_Aim of the task_:
Scan the listing below. Return every line containing the string "wrist".

_The data_:
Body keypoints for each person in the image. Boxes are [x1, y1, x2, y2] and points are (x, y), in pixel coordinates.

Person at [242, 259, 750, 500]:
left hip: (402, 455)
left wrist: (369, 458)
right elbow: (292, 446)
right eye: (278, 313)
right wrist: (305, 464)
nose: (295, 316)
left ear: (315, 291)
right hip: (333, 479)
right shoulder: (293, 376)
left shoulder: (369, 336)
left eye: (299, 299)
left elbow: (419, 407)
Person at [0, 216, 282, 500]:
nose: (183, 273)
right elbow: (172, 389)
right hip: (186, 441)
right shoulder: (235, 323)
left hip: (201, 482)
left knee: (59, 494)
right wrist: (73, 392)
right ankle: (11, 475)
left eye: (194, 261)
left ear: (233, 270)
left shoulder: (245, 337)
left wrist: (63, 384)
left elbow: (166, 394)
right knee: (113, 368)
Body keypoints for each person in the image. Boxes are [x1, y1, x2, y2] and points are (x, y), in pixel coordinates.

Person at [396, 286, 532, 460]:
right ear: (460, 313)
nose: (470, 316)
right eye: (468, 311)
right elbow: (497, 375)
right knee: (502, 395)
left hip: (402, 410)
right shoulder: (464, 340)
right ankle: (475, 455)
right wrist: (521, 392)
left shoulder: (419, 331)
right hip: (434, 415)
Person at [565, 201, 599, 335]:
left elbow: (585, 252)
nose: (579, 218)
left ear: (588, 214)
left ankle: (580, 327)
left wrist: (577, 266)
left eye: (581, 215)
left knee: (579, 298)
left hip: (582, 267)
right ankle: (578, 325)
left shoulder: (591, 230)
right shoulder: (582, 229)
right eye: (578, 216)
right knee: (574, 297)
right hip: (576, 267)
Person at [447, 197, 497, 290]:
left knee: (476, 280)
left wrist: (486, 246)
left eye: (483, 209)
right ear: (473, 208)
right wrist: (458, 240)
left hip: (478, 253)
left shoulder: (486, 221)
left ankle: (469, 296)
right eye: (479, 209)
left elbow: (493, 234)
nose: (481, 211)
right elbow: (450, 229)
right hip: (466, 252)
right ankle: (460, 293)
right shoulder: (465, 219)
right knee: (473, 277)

_Written reply_:
left wrist: (369, 458)
right wrist: (305, 464)
right wrist: (73, 392)
left wrist: (63, 384)
right wrist: (521, 392)
left wrist: (577, 266)
left wrist: (486, 246)
right wrist: (458, 240)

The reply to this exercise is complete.